This photo taken on February 8, 2018 and released on February 9, 2018 by North Korea's official Korean Central News Agency (KCNA) shows North Korean soldiers marching during the military parade to mark the 70th anniversary of the Korean People's Army at Kim Il Sung Square in Pyongyang. North Korea staged a military parade in Pyongyang on February 8 to mark the 70th anniversary of its armed forces, putting its intercontinental ballistic missiles on show just a day before the Winter Olympics open in the South.
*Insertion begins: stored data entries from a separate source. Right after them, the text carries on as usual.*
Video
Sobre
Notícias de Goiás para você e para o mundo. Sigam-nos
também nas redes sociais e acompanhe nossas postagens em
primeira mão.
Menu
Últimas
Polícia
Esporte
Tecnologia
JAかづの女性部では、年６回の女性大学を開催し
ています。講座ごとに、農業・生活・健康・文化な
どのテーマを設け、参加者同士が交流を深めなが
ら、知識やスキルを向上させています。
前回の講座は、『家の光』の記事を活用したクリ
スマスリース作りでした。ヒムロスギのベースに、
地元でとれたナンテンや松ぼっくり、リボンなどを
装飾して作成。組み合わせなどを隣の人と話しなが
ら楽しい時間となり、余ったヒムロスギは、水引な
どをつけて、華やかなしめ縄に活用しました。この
AFP/KCNA via KNS/GETTY

North Korea’s state newspaper on Sunday warned the U.S. against a military strategy known as a “bloody nose” strike.

“The U.S. should stop acting rashly, mindful that it will face unimaginable tragic consequences if it provokes [North Korea] through so-called 'bloody nose operation,'" the editorial in Rodong Sinmun read.

It was reported late last year that the members of the Trump administration were considering the use of a preemptive military “bloody nose” strike against North Korea. The strike would hit a limited target, such as a missile test site just before a launch, to discourage North Korea from continuing their nuclear weapons program. The strike would be small enough to not elicit a response.

Critics of a preemptive military operation against North Korea said that in the haze of a strike, it may be impossible for North Korea to distinguish a limited strike from an all-out attack. If North Korea is attacked it could also lash out against South Korea where millions of people live near the border between the two countries.

Disagreement over the policy appears to have derailed the nomination of Victor Cha, an academic who served former President George W. Bush, to become ambassador to South Korea. The Trump administration appears to be torn on the subject, as well. National security adviser H. R. McMaster appears to support the risky strategy, while Secretary of State Rex Tillerson and Defense Secretary Jim Mattis support more diplomatic approaches.

The development of the bloody nose strategy for North Korea came after a year of repeated ballistic missile tests and a nuclear weapon test.

The editorial said that it appears the U.S. is “unhappy about the detente on Korean peninsula,” and it wished to destabilize the improving relations between North and South Korea. North Korea agreed in January to participate in the Winter Olympics, which is currently underway in Pyeongchang, South Korea. The move is seen as a diplomatic thaw between the two nations that are technically still at war.

The Rodong Sinmun editorial also referenced a disputed story that originated in a South Korean newspaper that said a Trump official implied a bloody nose strike would help Republicans in the upcoming midterm elections.

The paper, Hankyoren, alleged that Matthew Pottinger, National Security Council senior director for Asian affairs said something “to the effect” of how the strike could be helpful. The White House denied the report.